Future Perspectives: Lipid-Lowering Strategies and Anti-Calcific Therapies

At the moment, the following trials are investigating either lipid-lowering strategies or anti-calcific therapies: EAVall (Early Aortic Valve Lipoprotein(a) Lowering; https://clinicaltrials.gov/ct2/show/NCT02109614), SALTIRE-II (Study Investigating the Effect of Drugs Used to Treat Osteoporosis on the Progression of Calcific Aortic Stenosis; https://clinicaltrials.gov/ct2/show/NCT02132026), PCSK9 Inhibitors in the Progression of Aortic Stenosis (https://clinicaltrials.gov/ct2/show/NCT03051360), BASIK2 (Bicuspid Aortic Valve Stenosis and the Effect of Vitamin K2 on Calcium Metabolism on 18F-NaF PET/MRI; https://clinicaltrials.gov/ct2/show/NCT02917525), CALCIFICA (Value of Oral Phytate [InsP6] in the Prevention of Progression of Cardiovascular Calcifications; https://clinicaltrials.gov/ct2/show/NCT01000233), and CAVS (A Study Evaluating the Effects of Ataciguat [HMR1766] on Aortic Valve Calcification; https://clinicaltrials.gov/ct2/show/NCT02481258).
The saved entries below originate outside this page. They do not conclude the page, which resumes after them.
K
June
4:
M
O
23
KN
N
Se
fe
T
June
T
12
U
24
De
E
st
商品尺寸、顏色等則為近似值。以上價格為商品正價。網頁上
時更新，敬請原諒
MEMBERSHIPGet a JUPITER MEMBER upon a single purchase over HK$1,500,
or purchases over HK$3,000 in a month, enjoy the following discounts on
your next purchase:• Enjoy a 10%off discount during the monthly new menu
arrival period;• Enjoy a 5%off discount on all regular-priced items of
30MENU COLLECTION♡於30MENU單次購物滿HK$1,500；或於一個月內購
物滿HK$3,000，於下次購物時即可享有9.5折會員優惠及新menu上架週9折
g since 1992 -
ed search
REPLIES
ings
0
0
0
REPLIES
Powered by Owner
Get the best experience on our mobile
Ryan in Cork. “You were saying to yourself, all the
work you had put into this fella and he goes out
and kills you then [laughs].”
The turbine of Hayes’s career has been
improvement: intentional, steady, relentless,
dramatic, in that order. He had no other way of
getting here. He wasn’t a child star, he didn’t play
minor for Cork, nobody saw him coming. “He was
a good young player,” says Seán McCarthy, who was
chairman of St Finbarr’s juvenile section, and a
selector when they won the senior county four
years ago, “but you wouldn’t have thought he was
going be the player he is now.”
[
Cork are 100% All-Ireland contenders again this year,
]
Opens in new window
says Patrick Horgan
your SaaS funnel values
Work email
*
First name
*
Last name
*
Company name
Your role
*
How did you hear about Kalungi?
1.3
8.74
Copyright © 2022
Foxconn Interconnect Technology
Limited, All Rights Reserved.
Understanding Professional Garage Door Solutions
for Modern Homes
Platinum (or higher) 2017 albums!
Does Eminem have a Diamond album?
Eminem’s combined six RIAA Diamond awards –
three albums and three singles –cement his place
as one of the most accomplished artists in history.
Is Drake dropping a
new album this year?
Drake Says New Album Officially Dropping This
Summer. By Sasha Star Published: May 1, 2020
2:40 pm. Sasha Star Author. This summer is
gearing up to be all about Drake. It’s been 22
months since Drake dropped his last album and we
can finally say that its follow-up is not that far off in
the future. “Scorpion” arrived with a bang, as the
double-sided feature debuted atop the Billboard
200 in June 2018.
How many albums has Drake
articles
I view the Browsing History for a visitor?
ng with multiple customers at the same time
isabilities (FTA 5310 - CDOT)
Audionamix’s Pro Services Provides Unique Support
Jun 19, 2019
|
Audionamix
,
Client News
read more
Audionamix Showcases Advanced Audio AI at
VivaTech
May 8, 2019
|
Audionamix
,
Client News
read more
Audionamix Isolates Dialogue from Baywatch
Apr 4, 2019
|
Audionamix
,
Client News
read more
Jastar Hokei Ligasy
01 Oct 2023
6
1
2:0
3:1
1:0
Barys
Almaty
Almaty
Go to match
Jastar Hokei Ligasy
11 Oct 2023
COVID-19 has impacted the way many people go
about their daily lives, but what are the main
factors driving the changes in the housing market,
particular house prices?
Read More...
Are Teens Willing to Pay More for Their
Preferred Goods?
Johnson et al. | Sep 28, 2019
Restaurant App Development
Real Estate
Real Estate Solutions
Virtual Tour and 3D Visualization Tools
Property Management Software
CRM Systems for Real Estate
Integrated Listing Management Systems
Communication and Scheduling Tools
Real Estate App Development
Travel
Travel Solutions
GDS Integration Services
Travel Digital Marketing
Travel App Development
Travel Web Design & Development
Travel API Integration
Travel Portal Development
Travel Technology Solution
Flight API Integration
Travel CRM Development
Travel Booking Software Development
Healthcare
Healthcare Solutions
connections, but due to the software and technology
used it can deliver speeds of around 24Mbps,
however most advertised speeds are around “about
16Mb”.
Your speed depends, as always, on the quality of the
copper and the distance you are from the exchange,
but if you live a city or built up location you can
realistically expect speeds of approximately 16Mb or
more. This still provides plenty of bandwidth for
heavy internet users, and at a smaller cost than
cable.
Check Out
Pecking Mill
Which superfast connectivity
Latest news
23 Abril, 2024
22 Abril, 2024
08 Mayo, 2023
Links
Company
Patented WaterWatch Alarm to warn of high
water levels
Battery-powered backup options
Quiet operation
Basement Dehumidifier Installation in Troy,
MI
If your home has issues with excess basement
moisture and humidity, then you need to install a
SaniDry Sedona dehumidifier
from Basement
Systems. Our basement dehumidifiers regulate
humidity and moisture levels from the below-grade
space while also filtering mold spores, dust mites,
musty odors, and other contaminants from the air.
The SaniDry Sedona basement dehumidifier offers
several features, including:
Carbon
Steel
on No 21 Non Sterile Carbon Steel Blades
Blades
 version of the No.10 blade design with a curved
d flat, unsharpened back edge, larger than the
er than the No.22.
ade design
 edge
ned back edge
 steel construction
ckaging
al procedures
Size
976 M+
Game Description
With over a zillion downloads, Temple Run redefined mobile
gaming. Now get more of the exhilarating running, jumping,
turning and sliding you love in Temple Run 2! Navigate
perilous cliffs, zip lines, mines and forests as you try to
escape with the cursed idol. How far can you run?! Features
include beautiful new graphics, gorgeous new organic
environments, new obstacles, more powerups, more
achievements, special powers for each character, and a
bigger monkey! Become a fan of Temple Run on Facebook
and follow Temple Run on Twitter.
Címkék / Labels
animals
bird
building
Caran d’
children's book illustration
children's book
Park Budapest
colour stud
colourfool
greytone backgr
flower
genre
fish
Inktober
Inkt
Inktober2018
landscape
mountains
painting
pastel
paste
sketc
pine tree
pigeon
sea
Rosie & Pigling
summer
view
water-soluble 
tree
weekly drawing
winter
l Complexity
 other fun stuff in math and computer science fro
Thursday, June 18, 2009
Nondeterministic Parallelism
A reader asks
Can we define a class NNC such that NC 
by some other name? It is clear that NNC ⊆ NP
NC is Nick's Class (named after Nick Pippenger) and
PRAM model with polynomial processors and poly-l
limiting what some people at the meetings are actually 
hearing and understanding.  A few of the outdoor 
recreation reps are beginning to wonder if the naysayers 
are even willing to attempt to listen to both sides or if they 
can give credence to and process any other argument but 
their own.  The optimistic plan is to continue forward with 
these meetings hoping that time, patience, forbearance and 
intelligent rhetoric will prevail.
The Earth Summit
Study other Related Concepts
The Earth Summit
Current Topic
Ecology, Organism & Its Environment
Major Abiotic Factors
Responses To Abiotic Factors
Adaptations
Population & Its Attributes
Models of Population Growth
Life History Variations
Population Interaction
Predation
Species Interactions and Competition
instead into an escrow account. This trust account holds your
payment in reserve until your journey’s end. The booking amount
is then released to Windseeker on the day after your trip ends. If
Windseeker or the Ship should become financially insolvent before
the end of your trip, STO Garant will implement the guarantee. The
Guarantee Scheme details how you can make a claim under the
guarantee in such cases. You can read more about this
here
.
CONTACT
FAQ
Just a word of caution: Since women have less calcification than men, it is possible that these therapeutic options will not be effective in this population, thus, results must be provided by sex in these studies and probably other studies targeting fibrosis instead of calcification would be interesting in women.

Conclusions

Cutting-edge research has shed some light upon the whole of this complex issue. As we deepen our understanding of the pathophysiology underlying CAVS, novel therapeutic approaches have been adopted and put under the microscope. Nevertheless, no medical therapy to date has proven effective in reducing the incidence or progression of CAVS. Although lipoproteins and calcium remain possible targets for therapeutic intervention in the scenario of CAVS, we are still waiting for the groundbreaking clinical trial to elevate these actors to greater clinical relevance. With positive results from such clinical trials, it might finally be time to add management of these factors to our daily practice.